AutoMIA: Improved Baselines for Membership Inference Attack via Agentic Self-Exploration
Ruhao Liu , Weiqi Huang , Qi Li , Xinchao Wang
Published on arXiv
2604.01014
Membership Inference Attack
OWASP ML Top 10 — ML04
Key Finding
Consistently matches or outperforms state-of-the-art MIA baselines across different large models without manual feature engineering
AutoMIA
Novel technique introduced
Membership Inference Attacks (MIAs) serve as a fundamental auditing tool for evaluating training data leakage in machine learning models. However, existing methodologies predominantly rely on static, handcrafted heuristics that lack adaptability, often leading to suboptimal performance when transferred across different large models. In this work, we propose AutoMIA, an agentic framework that reformulates membership inference as an automated process of self-exploration and strategy evolution. Given high-level scenario specifications, AutoMIA self-explores the attack space by generating executable logits-level strategies and progressively refining them through closed-loop evaluation feedback. By decoupling abstract strategy reasoning from low-level execution, our framework enables a systematic, model-agnostic traversal of the attack search space.
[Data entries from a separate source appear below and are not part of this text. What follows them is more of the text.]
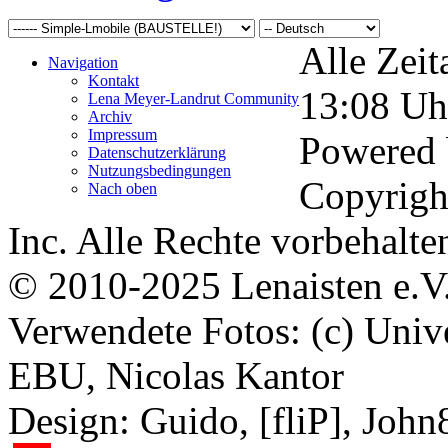
Alle Zeit
Navigation
Kontakt
13:08
Uh
Lena Meyer-Landrut Community
Archiv
Impressum
Powered
Datenschutzerklärung
Nutzungsbedingungen
Copyrigh
Nach oben
Inc. Alle Rechte vorbehalte
© 2010-2025 Lenaisten e.V
Verwendete Fotos: (c) Uni
EBU, Nicolas Kantor
Design: Guido, [fliP], Joh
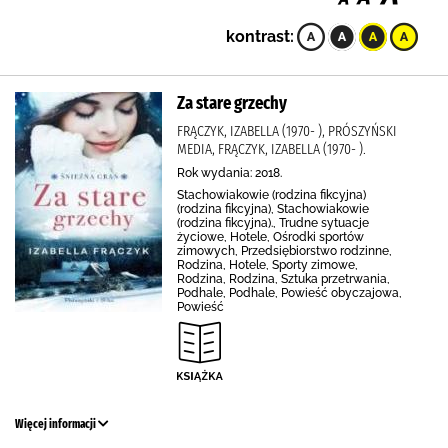
kontrast:
Za stare grzechy
FRĄCZYK, IZABELLA (1970- ), PRÓSZYŃSKI
MEDIA, FRĄCZYK, IZABELLA (1970- ).
Rok wydania: 2018.
Stachowiakowie (rodzina fikcyjna)
(rodzina fikcyjna), Stachowiakowie
(rodzina fikcyjna)., Trudne sytuacje
życiowe, Hotele, Ośrodki sportów
zimowych, Przedsiębiorstwo rodzinne,
Rodzina, Hotele, Sporty zimowe,
Rodzina, Rodzina, Sztuka przetrwania,
Podhale, Podhale, Powieść obyczajowa,
Powieść
Więcej informacji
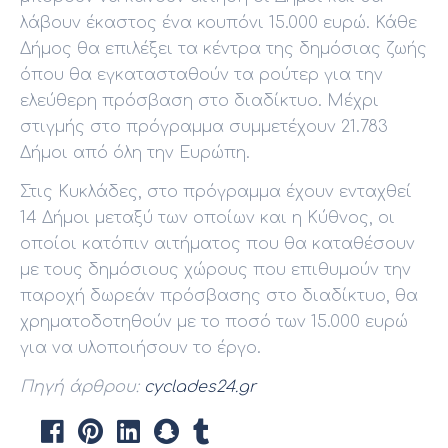
λάβουν έκαστος ένα κουπόνι 15.000 ευρώ. Κάθε
Δήμος θα επιλέξει τα κέντρα της δημόσιας ζωής
όπου θα εγκατασταθούν τα ρούτερ για την
ελεύθερη πρόσβαση στο διαδίκτυο. Μέχρι
στιγμής στο πρόγραμμα συμμετέχουν 21.783
Δήμοι από όλη την Ευρώπη.
Στις Κυκλάδες, στο πρόγραμμα έχουν ενταχθεί
14 Δήμοι μεταξύ των οποίων και η Κύθνος, οι
οποίοι κατόπιν αιτήματος που θα καταθέσουν
με τους δημόσιους χώρους που επιθυμούν την
παροχή δωρεάν πρόσβασης στο διαδίκτυο, θα
χρηματοδοτηθούν με το ποσό των 15.000 ευρώ
για να υλοποιήσουν το έργο.
Πηγή άρθρου:
cyclades24.gr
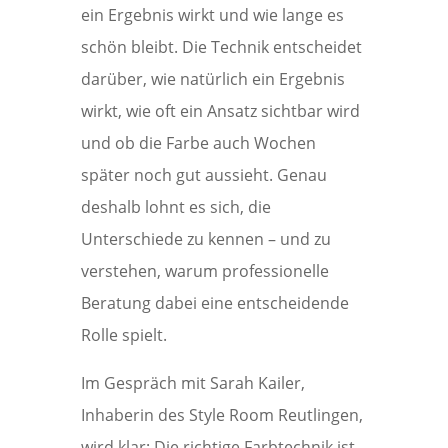
ein Ergebnis wirkt und wie lange es
schön bleibt. Die Technik entscheidet
darüber, wie natürlich ein Ergebnis
wirkt, wie oft ein Ansatz sichtbar wird
und ob die Farbe auch Wochen
später noch gut aussieht. Genau
deshalb lohnt es sich, die
Unterschiede zu kennen – und zu
verstehen, warum professionelle
Beratung dabei eine entscheidende
Rolle spielt.
Im Gespräch mit Sarah Kailer,
Inhaberin des Style Room Reutlingen,
wird klar: Die richtige Farbtechnik ist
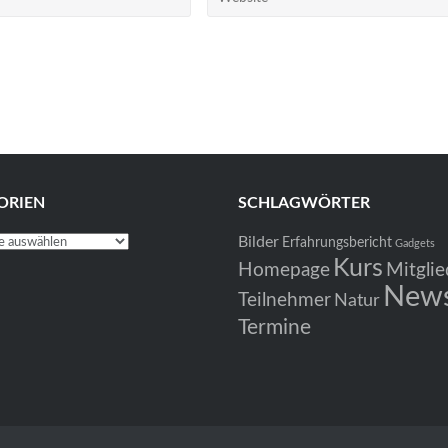
ORIEN
SCHLAGWÖRTER
Bilder
en
Erfahrungsbericht
Gadgets
Kurs
Homepage
Mitglie
New
Teilnehmer
Natur
Termine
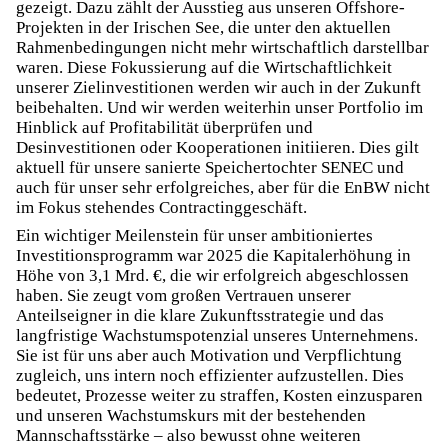
gezeigt. Dazu zählt der Ausstieg aus unseren Offshore-
Projekten in der Irischen See, die unter den aktuellen
Rahmenbedingungen nicht mehr wirtschaftlich darstellbar
waren. Diese Fokussierung auf die Wirtschaftlichkeit
unserer Zielinvestitionen werden wir auch in der Zukunft
beibehalten. Und wir werden weiterhin unser Portfolio im
Hinblick auf Profitabilität überprüfen und
Desinvestitionen oder Kooperationen initiieren. Dies gilt
aktuell für unsere sanierte Speichertochter SENEC und
auch für unser sehr erfolgreiches, aber für die EnBW nicht
im Fokus stehendes Contractinggeschäft.
Ein wichtiger Meilenstein für unser ambitioniertes
Investitionsprogramm war 2025 die Kapitalerhöhung in
Höhe von 3,1 Mrd. €, die wir erfolgreich abgeschlossen
haben. Sie zeugt vom großen Vertrauen unserer
Anteilseigner in die klare Zukunftsstrategie und das
langfristige Wachstumspotenzial unseres Unternehmens.
Sie ist für uns aber auch Motivation und Verpflichtung
zugleich, uns intern noch effizienter aufzustellen. Dies
bedeutet, Prozesse weiter zu straffen, Kosten einzusparen
und unseren Wachstumskurs mit der bestehenden
Mannschaftsstärke – also bewusst ohne weiteren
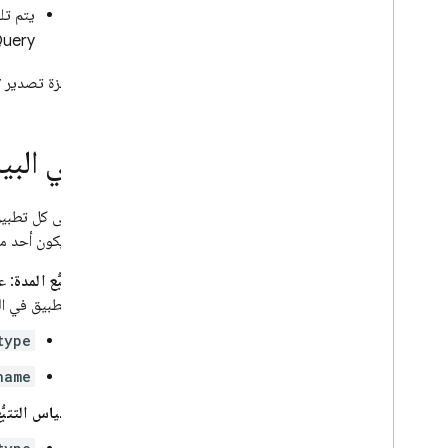
يتم تل
Query
In-App Messaging
لإيقاف ميزة تصدير
y
Google Ad
Mob
Google Ads
ما هي البي
Dynamic Links
بالنسبة إلى كل تطبي
المنتجات ذات الصلة
يمكن أن يكون أحد ما
Authentication
تتبُّع المدة
: ع
Extensions
التطبيق في الخ
type
name
مقياس التتبُّ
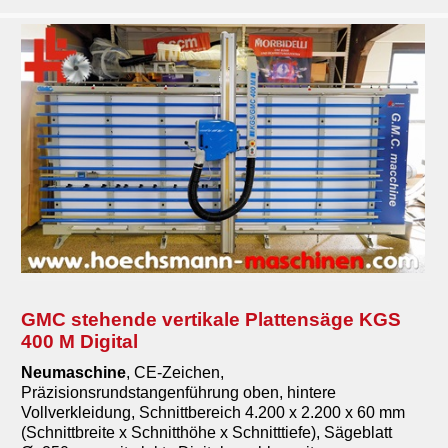
GMC stehende vertikale Plattensäge KGS
400 M Digital
Neumaschine
, CE-Zeichen,
Präzisionsrundstangenführung oben, hintere
Vollverkleidung, Schnittbereich 4.200 x 2.200 x 60 mm
(Schnittbreite x Schnitthöhe x Schnitttiefe), Sägeblatt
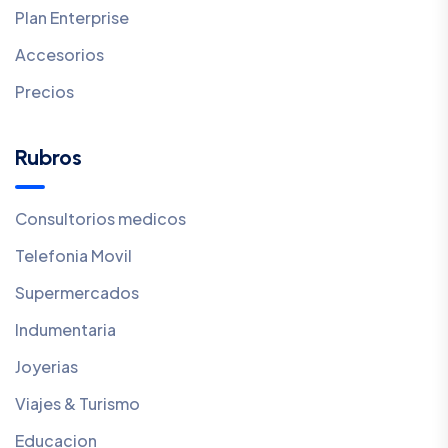
Plan Enterprise
Accesorios
Precios
Rubros
Consultorios medicos
Telefonia Movil
Supermercados
Indumentaria
Joyerias
Viajes & Turismo
Educacion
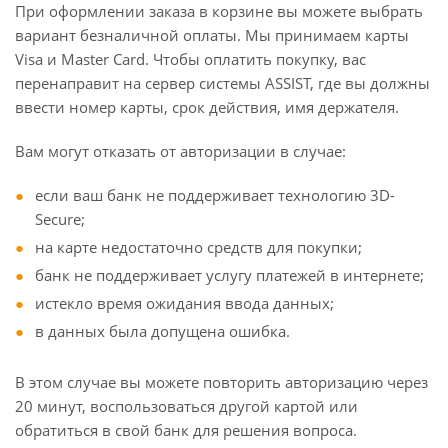
При оформлении заказа в корзине вы можете выбрать
вариант безналичной оплаты. Мы принимаем карты
Visa и Master Card. Чтобы оплатить покупку, вас
перенаправит на сервер системы ASSIST, где вы должны
ввести номер карты, срок действия, имя держателя.
Вам могут отказать от авторизации в случае:
если ваш банк не поддерживает технологию 3D-
Secure;
на карте недостаточно средств для покупки;
банк не поддерживает услугу платежей в интернете;
истекло время ожидания ввода данных;
в данных была допущена ошибка.
В этом случае вы можете повторить авторизацию через
20 минут, воспользоваться другой картой или
обратиться в свой банк для решения вопроса.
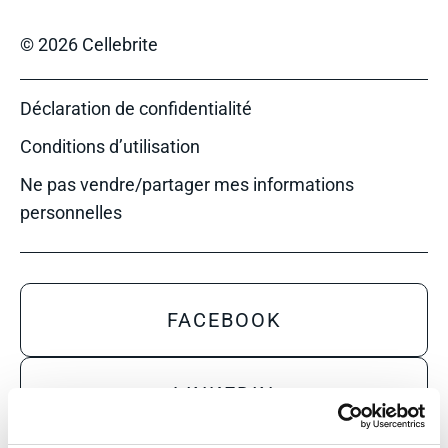
© 2026 Cellebrite
Déclaration de confidentialité
Conditions d’utilisation
Ne pas vendre/partager mes informations
personnelles
FACEBOOK
LINKEDIN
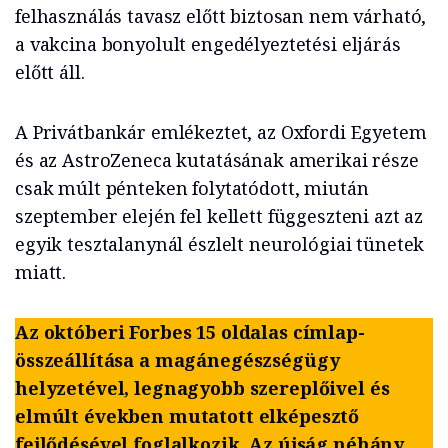
felhasználás tavasz előtt biztosan nem várható,
a vakcina bonyolult engedélyeztetési eljárás
előtt áll.
A Privátbankár emlékeztet, az Oxfordi Egyetem
és az AstroZeneca kutatásának amerikai része
csak múlt pénteken folytatódott, miután
szeptember elején fel kellett függeszteni azt az
egyik tesztalanynál észlelt neurológiai tünetek
miatt.
Az októberi Forbes 15 oldalas címlap-
összeállítása a magánegészségügy
helyzetével, legnagyobb szereplőivel és
elmúlt években mutatott elképesztő
fejlődésével foglalkozik. Az újság néhány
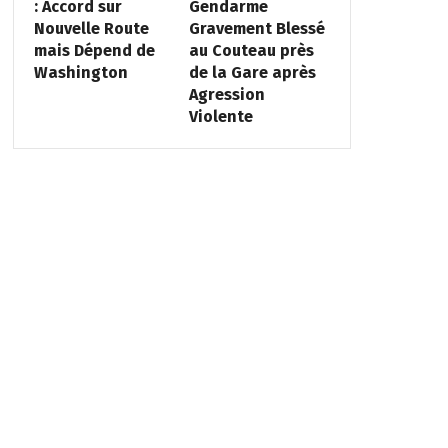
: Accord sur
Gendarme
Nouvelle Route
Gravement Blessé
mais Dépend de
au Couteau près
Washington
de la Gare après
Agression
Violente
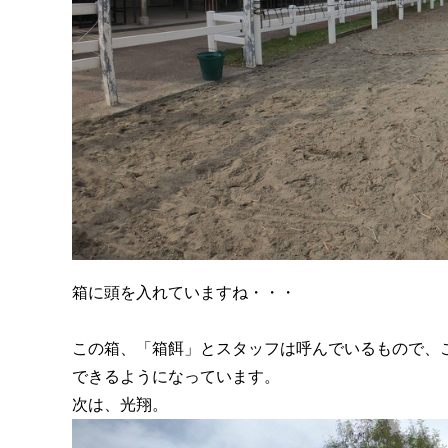
箱に頭を入れていますね・・・
この箱、「箱餌」とスタッフは呼んでいるもので、
できるようになっています。
次は、光翔。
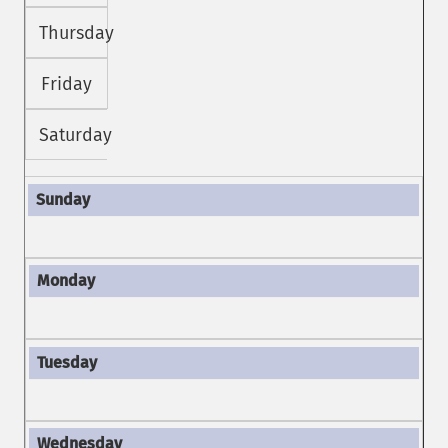
Thursday
Friday
Saturday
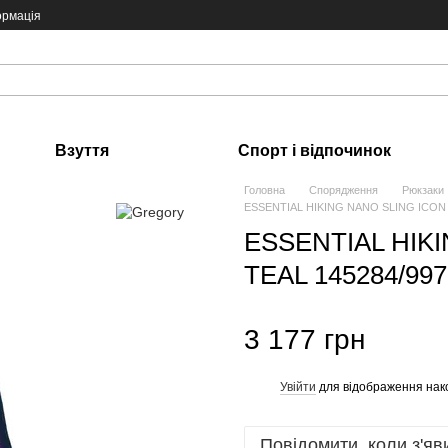
ормація
Взуття
Спорт і відпочинок
Головна
Спорядження
Рюкзаки
ESSENTIAL HIKING NANO SLING ICON T
ESSENTIAL HIK
TEAL 145284/997
3 177 грн
Увійти
для відображення нак
%
Повідомити, коли з'яв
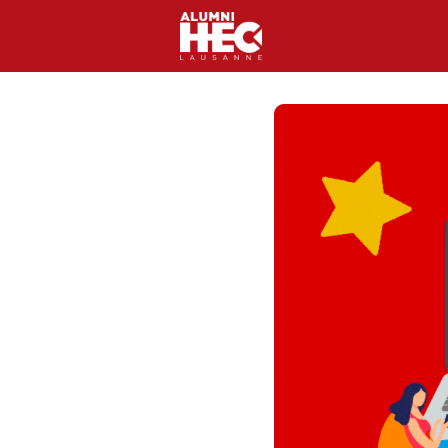
Activités et événeme
Clubs HEC
Réseau 
Contact
Magazine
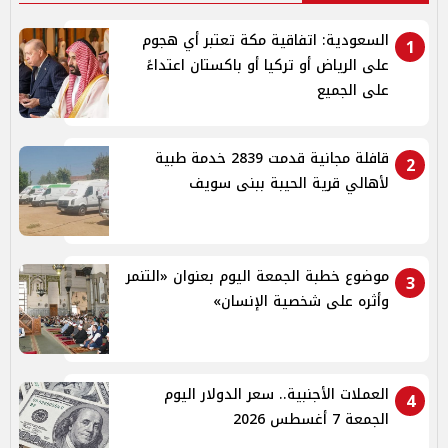
السعودية: اتفاقية مكة تعتبر أي هجوم
1
على الرياض أو تركيا أو باكستان اعتداءً
على الجميع
قافلة مجانية قدمت 2839 خدمة طبية
2
لأهالي قرية الحيبة ببنى سويف
موضوع خطبة الجمعة اليوم بعنوان «التنمر
3
وأثره على شخصية الإنسان»
العملات الأجنبية.. سعر الدولار اليوم
4
الجمعة 7 أغسطس 2026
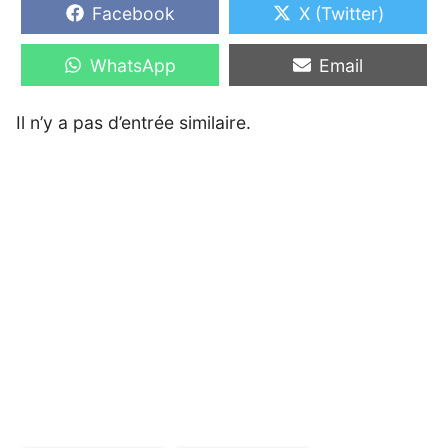
Share
Share
Facebook
X (Twitter)
on
on
Share
Share
WhatsApp
Email
on
on
Il n’y a pas d’entrée similaire.
Étiquettes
Extensive experiments demonstrate that AutoMIA consistently matches or outperforms state-of-the-art baselines while eliminating the need for manual feature engineering.
Key Contributions
- AutoMIA: agentic framework that automates membership inference attack strategy generation and refinement
- Self-exploration mechanism that generates executable logits-level strategies with closed-loop evaluation feedback
- Model-agnostic approach that eliminates manual feature engineering while matching or outperforming SOTA baselines
🛡️ Threat Analysis
Core contribution is an improved methodology for membership inference attacks - determining whether specific data points were in the training set. The paper proposes AutoMIA as an automated framework that generates and refines MIA strategies.